Rep. Kevin Yoder (R-Kan.) was angered after learning that the NRCC had canceled planned TV ads in his district, though he’s since been in frequent contact with Stivers. After Congressional Leadership Fund pulled out of Republican Rep. Michigan Rep. Mike Bishop’s Michigan district, his campaign immediately released a polling memo arguing that he still had a path to reelection.
Democrats are using their financial advantage to expand their target list and put Republicans on defense in areas long thought safe for the party. In recent days, Democrats have begun advertising against Republican incumbents in conservative-leaning districts in Pennsylvania and Arkansas.

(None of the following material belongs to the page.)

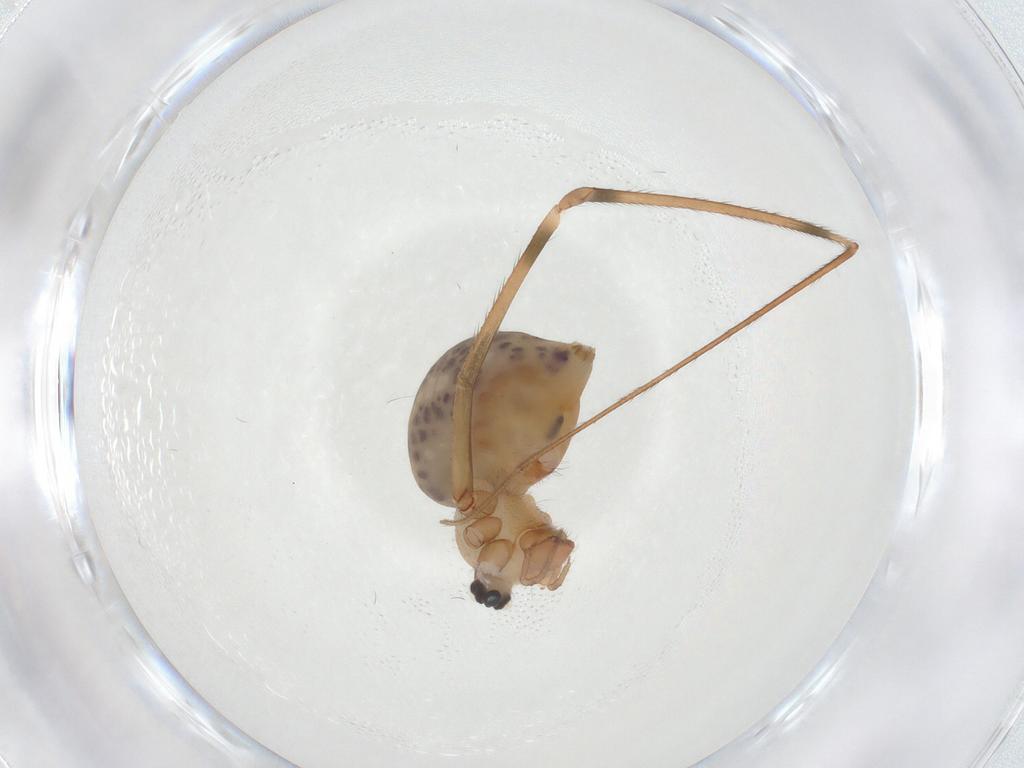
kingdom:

Republicans are taking notice. The Democratic cash tsunami was among the topics discussed at a fundraising lunch held last week at the New York City offices of GOP mega-donor Paul Singer. The event drew an array of big givers and several of the party’s most vulnerable members, including New York Rep. John Faso and Illinois Rep. Peter Roskam.
“As the Democrats’ financial position continues to improve, the greater their opportunities become,” said Ken Spain, a former NRCC official. “Not only will they be able pump more money into winnable races, they can also expand the map by investing in races that were once on the periphery.”
Elena Schneider contributed to this report.